Hylomorphism – the ontological theory claiming that corporeal bodies are composed of matter and form – has marked much of the premodern reflection on science and philosophy. The theory is still debated by contemporary metaphysicians. During the Middle Ages, an impressive number of different variants of hylomorphism were formulated. The best way to appreciate such richness is to dive into the historical actors’ own words, dissecting their stances and reconstructing their ontological systems – unspoken assumptions and unwanted implications included. This prime matter library collects some of them, offering the original text complemented by a few notes.

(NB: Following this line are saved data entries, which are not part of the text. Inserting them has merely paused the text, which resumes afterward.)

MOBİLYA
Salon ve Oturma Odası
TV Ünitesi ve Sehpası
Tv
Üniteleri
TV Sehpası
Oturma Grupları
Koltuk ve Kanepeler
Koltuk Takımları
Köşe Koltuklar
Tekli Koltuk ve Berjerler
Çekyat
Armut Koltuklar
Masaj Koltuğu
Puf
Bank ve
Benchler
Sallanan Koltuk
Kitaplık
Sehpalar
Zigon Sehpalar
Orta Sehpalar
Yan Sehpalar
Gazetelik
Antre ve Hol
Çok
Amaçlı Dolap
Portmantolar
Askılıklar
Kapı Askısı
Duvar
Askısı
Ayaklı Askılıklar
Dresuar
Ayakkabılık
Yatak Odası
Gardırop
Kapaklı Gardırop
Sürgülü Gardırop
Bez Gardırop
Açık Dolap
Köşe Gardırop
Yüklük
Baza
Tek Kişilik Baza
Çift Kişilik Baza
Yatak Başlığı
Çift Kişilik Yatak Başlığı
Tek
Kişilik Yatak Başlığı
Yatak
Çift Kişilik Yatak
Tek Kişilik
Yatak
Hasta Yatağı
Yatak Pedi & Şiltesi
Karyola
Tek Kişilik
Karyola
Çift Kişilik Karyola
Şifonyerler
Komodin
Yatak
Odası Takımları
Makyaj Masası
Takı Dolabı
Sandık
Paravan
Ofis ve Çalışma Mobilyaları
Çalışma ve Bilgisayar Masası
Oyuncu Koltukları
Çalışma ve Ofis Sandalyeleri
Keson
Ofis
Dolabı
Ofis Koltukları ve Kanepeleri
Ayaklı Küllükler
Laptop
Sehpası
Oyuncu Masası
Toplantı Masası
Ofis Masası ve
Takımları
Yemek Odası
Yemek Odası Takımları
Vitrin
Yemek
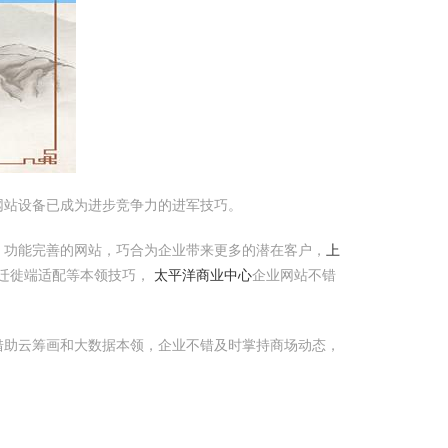
网站设备已成为进步竞争力的进军技巧。
、功能完善的网站，巧合为企业带来更多的潜在客户，
上
、迁徙端适配等本领技巧，
太平洋商业中心
企业网站不错
借助云筹画和大数据本领，企业不错及时掌持商场动态，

The plan is to gradually upload more and more texts. However, not all texts on hylomorphism will be included. And many of them will only be partial, focusing on those aspects which are relevant to a rediscovery of medieval hylomorphism. Moreover, the selection implicitly focuses on those works and texts that are relevant for my own research. As a consequence, although “matter and form are always together”, the centre is on matter and its fragmentation into a plurality of epistemes.

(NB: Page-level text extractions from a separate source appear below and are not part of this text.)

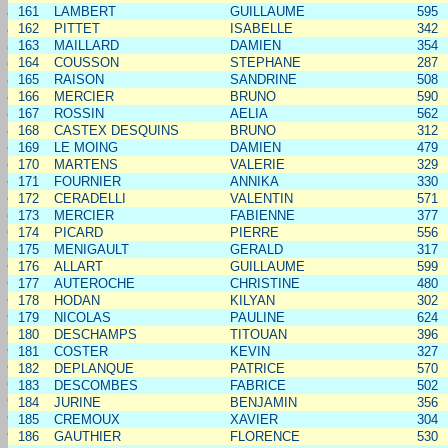
161
LAMBERT
GUILLAUME
595
162
PITTET
ISABELLE
342
163
MAILLARD
DAMIEN
354
164
COUSSON
STEPHANE
287
165
RAISON
SANDRINE
508
166
MERCIER
BRUNO
590
167
ROSSIN
AELIA
562
168
CASTEX DESQUINS
BRUNO
312
169
LE MOING
DAMIEN
479
170
MARTENS
VALERIE
329
171
FOURNIER
ANNIKA
330
172
CERADELLI
VALENTIN
571
173
MERCIER
FABIENNE
377
174
PICARD
PIERRE
556
175
MENIGAULT
GERALD
317
176
ALLART
GUILLAUME
599
177
AUTEROCHE
CHRISTINE
480
178
HODAN
KILYAN
302
179
NICOLAS
PAULINE
624
180
DESCHAMPS
TITOUAN
396
181
COSTER
KEVIN
327
182
DEPLANQUE
PATRICE
570
183
DESCOMBES
FABRICE
502
184
JURINE
BENJAMIN
356
185
CREMOUX
XAVIER
304
186
GAUTHIER
FLORENCE
530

Another aspect that is discussed by the selection of texts included in the prime matter library is a dual friction that marked the discussion on matter at different levels of the premodern debate. This friction characterised some aspects of the consideration of matter in metaphysics and natural philosophy. At the same time, similar frictions marked also the different consideration of the material world by natural philosophers and scientific practitioners. The long history of hylomorphism is also a history of disciplinary collisions which would lead to a general reassessment of both metaphysics and natural science in the early modern period.